My sister and I learned to avoid the corner of the yard where the sticky burrs grew. We watched the skies for those afternoon thunderstorms that stirred up the jasmine, whose sweet odor swelled in the humid sunshine that followed those quick downpours. 

Cleavers are one of the first plants to start growing in Central Texas every year.

We were small enough to crawl into this small cluster of trees in our backyard that became our own secret garden. That’s where we made buckets of stone soup, using every dried spice we could find in my mom’s cupboard to mix with leaves, twigs, sand, grasshoppers, roly-polies and anything else we could find within the perimeter of that wooden fence. 

I’ll never forget that last May in Florida because I spent the last two weeks of the school year at home with mono, which felt like an eternity when I was 7. 

When I was finally healthy enough to go outside again, I remember laying on a blanket, looking up at the underside of the tree canopy that shaded our front yard and crying at how beautiful the leaves looked against the sky. 

I’ve had countless experiences like that in the years since. Moments when I’m reminded that I, too, am part of nature.

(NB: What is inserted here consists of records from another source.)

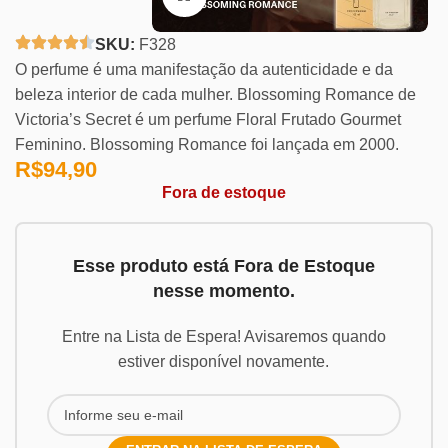
SKU:
F328
O perfume é uma manifestação da autenticidade e da
beleza interior de cada mulher. Blossoming Romance de
Victoria’s Secret é um perfume Floral Frutado Gourmet
Feminino. Blossoming Romance foi lançada em 2000.
R$
94,90
Fora de estoque
Esse produto está Fora de Estoque
nesse momento.
Entre na Lista de Espera! Avisaremos quando
estiver disponível novamente.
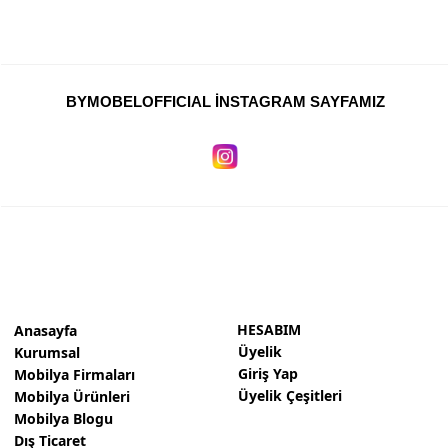
BYMOBELOFFICIAL İNSTAGRAM SAYFAMIZ
HESABIM
Anasayfa
Üyelik
Kurumsal
Giriş Yap
Mobilya Firmaları
Üyelik Çeşitleri
Mobilya Ürünleri
Mobilya Blogu
Dış Ticaret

As a food writer, this love of nature came in handy. My job gave me an excuse to swap out office flats for tennis shoes and head to some woodsy part of the state to interview farmers — and cheesemakers, beermakers, butchers and herbalists — fellow humans who love living in constant communication with the natural world around them. 

I always knew I was one of them. 

So, no wonder I was quick to write about companies like the wildcraft brewery Beerburg or Cat Spring Yaupon Tea, the state’s first yaupon tea company, or everything you can make with loquats. 

One of my herbalism school friends has a jump start on categorizing her herbs.

Just last December, I wrote a profile of the moringa farmers in Bastrop who run Miracle Garden for Texas Monthly. That conversation with Sunny Huang — which touched on grief, God and growing deep roots — shifted something inside me. Or planted a seed inside me. Or fertilized one that was already growing. 

Last month, I signed up for an herbalism program at a local herbal medicine school. It’s a four-month program that might expand to eight, and I’m not sure exactly what I plan to do with all these tinctures and teas and infusions that are already starting to fill my cabinets.